Group one can be valued rather easily based on traditional methods. Groups 2 and 3 are nearly impenetrable – no one can readily identify the assets underlying the CDS portion. They have some value, but someone needs to figure out what the assets are first. In case you’re perplexed as to why AIG would pay retention bonuses to people in the department that created these monsters, it’s because they need them to unwind these crazy, complex transactions in order to recover any value: instruments and transactions so complicated even forensic accountants would have trouble.

So you see the problem of valuation. Bank1 says the assets are worth $60 million. The market says they’re worth $30 million: no deal.

Enter Timmy’s magic dragon: The FDIC will finance 97% of the purchase price in the form of a non-recourse loan (i.e. you can walk away). So Hedge fund 1, who last week would have offered Bank1 less than market value ($30 million) for this risky bet, this week can offer them more than they think the “asset” is worth. So they offer $70 million. They only have to come up with $2.1 million, or 3%, and taxpayers loan them the rest. So Bank1 snaps at the offer, and immediately posts a $10 million gain on their books while simultaneously dumping the toxic debt. Hedge fund1, down the road when true market value is established, might find out that the toxic mess was worth only$ 25 million. They dump it for 25 million, book a profit ($25 million less $2.1 million and accumulated interest) and walk away, leaving Treasury with the loss on the difference.

In short, Treasury is selling toxic waste at inflated prices and sticking the loss squarely on the shoulders of the taxpayer. Heads, banks and hedge funds win. Tails, taxpayers lose. But then, you knew that before I started.

As an aside, Neville at Naked Capitalist posted the following comment:

Does anybody remember that the last people who brought in 3% equity partners to take control of an off-balance sheet hedge fund in a no-loss deal designed solely to absorb toxic assets at inflated prices, were sent to jail by the government for misleading the public? Their names were Andrew Fastow, Jeffrey Skilling and a raft of other managers, at Enron.

The goal of their off balance sheet partnerships was to conceal where and when the real losses had occurred and thus who was responsible for them, until some later date when they could either be transferred back onto the public (Enron's shareholders) in a way they would not notice, or at least after the Enron managers had a chance to unload their shares.


Now we have a virtually identical scheme, but this time it's being promoted jointly by the banks and the US Treasury. Once again the effort is to construct a vehicle into which toxic assets can be transferred at inflated prices, positioning the public to take the losses while disguising them in the short term, and giving the managers of our biggest banks a chance to both profit now and then sell out ahead of the public.


Perhaps Lay, Skilling and Fastow should be hailed as innovators in the field of public finance

For another view of how this shell game works, Paul Krugman (of all people) explains here.

But even if it does get the “toxic waste” off the banks balance sheet, does it solve the woes of the economy? Quite possibly not, if you believe Henry Blodgett at Clustercock. He identifies 5 big misconceptions about what’s wrong with the economy:

  1. The trouble with the economy is that the banks aren't lending.
■ ■ ■
* Task item *
Reproduce the toxic-asset text word for word, from "But even if" to "banks aren't lending.". The material after this point is separate from the toxic-asset text.
■ ■ ■
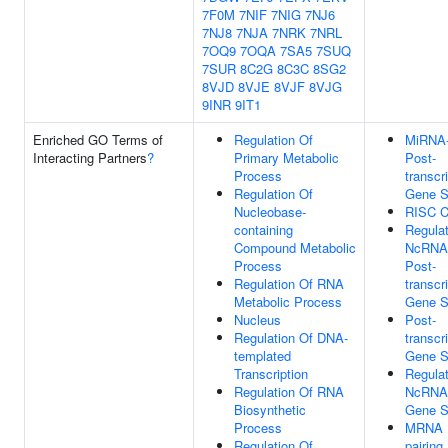
7F0M
7NIF
7NIG
7NJ6
7NJ8
7NJA
7NRK
7NRL
7OQ9
7OQA
7SA5
7SUQ
7SUR
8C2G
8C3C
8SG2
8VJD
8VJE
8VJF
8VJG
9INR
9IT1
Enriched GO Terms of
Regulation Of
MiRNA-
Interacting Partners
?
Primary Metabolic
Post-
Process
transcr
Regulation Of
Gene S
Nucleobase-
RISC C
containing
Regula
Compound Metabolic
NcRNA-
Process
Post-
Regulation Of RNA
transcr
Metabolic Process
Gene S
Nucleus
Post-
Regulation Of DNA-
transcr
templated
Gene S
Transcription
Regula
Regulation Of RNA
NcRNA-
Biosynthetic
Gene S
Process
MRNA 
Regulation Of
pairing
■ ■ ■
* Solution to the exercise *
But even if it does get the “toxic waste” off the banks balance sheet, does it solve the woes of the economy? Quite possibly not, if you believe Henry Blodgett at Clustercock. He identifies 5 big misconceptions about what’s wrong with the economy:

  1. The trouble with the economy is that the banks aren't lending.